そしてその隣で、腕を組んで首をひねっていたケントが、
「あ、思い出した。その名前、天月の『双子星中学』にいるヤツの名前ですよ」
「やっぱり、いやがったか……」
ラララの言動から、こっちでの年齢は相当若そうだと思ってたが、ビンゴだ。
「女子なのに男子の制服を着て、学校中の女子から王子様扱いされてて、ついたあだ名が『田中の王子様』だったかな、確か。
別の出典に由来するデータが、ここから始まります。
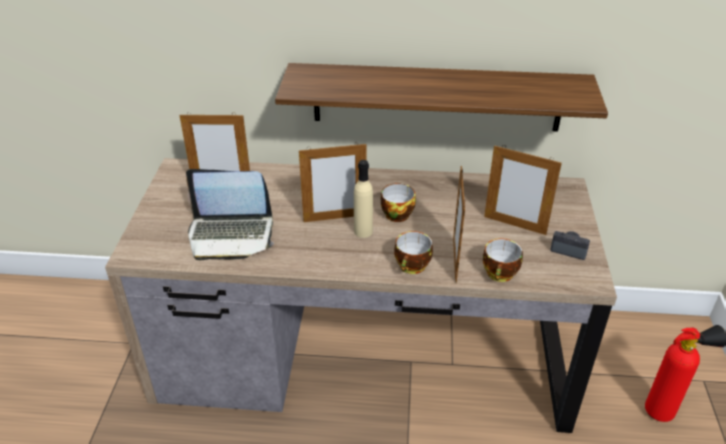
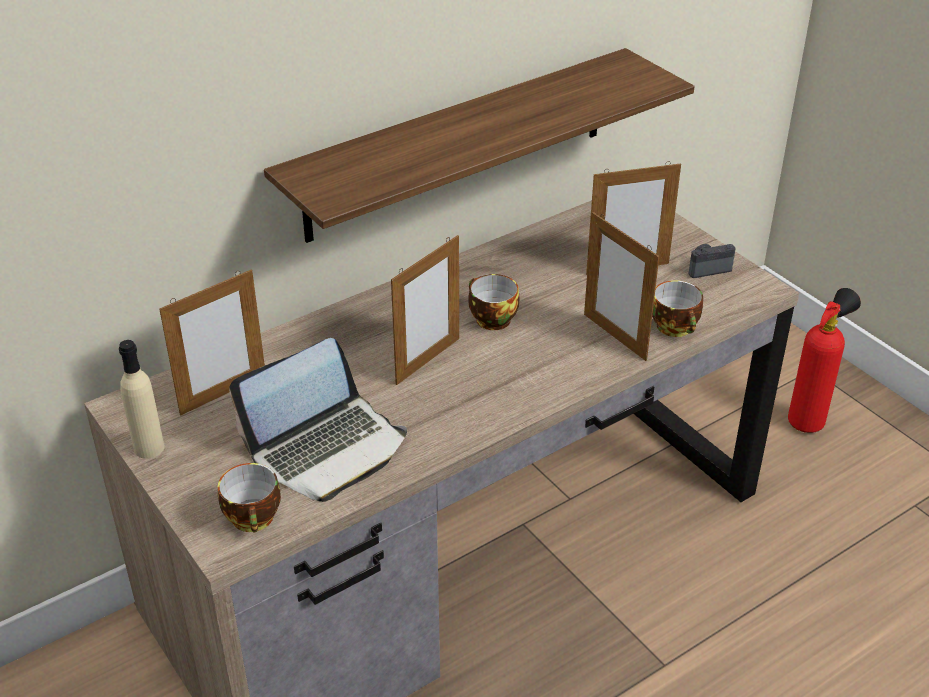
camera: 40 degrees left, 0 degrees up
(363, 231) = (480, 358): beige bottle -> beige bottle (149, 448)
(412, 267) = (583, 368): cup -> cup (255, 519)

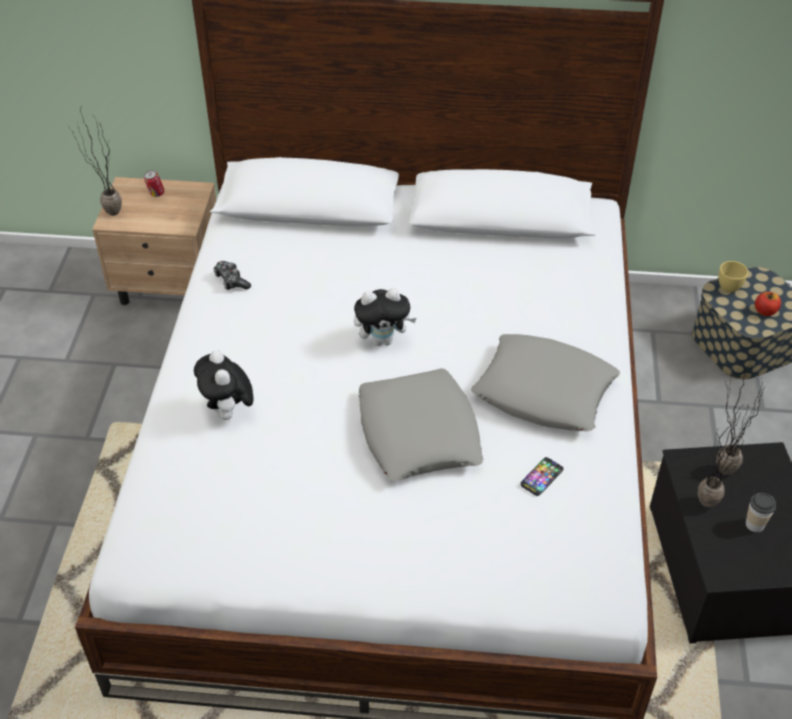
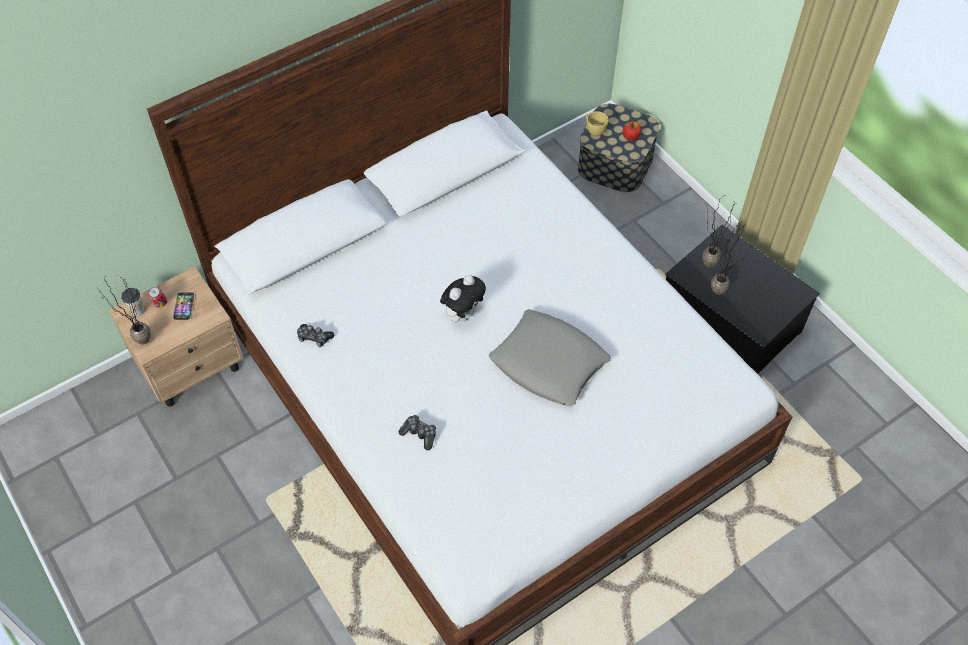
camera: 40 degrees left, 10 degrees up
(228, 413) = (419, 434): plush toy -> game controller
(541, 477) = (645, 342): phone -> phone (184, 306)
(544, 391) = (593, 283): grey pillow -> none
(755, 524) = (752, 288): cup -> cup (137, 310)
幼馴染の佐藤ってヤツといつも一緒とか」
「……『田中の王子様』とか」
またヒッデェネーミングもあったモンだ……。
「『絶界コロシアム』で会ったんだよ。ラララと、佐藤の方はタイジュだ」
「マジかァ~! ラララとタイジュいるのかぁ~! そっかぁ~!」
そこで、タマキのテンションが一気に上がる。
あ、これは――、
「よぉ~し、キリオ、明日『双子星中学』に殴りこみに行こうぜ!」
「合点承知であります、タマキの姉貴殿!」
「…………」
「…………」
明らかな迷惑行為を画策して盛り上がるバカ二人を、保護者二人が笑って眺める。
「あの、君ら、止めんの?」
俺がそう尋ねると、
「タマちゃんが楽しそうなら、俺が言うことは何もないです」
「キリオ様が楽しそうなら、私が言うことは何もないです」
「いや、せめてマリエは止める側に回れよ、おまえは警察官だろうがよぉ~!?」
菅谷真理恵、あばたもえくぼか、菅谷真理恵ッ!
「どうすんの、アキラ……」
「俺もついてくわ。……でも、ミフユも来てくれると嬉しいなぁ、って」
「はいはい。仕方がないわねぇ~」
ここでミフユが仕方なさげに言ってくれるのが、本当に嬉しかったワケでして。
そして翌日――、俺は高熱でダウンしてしまうのだった。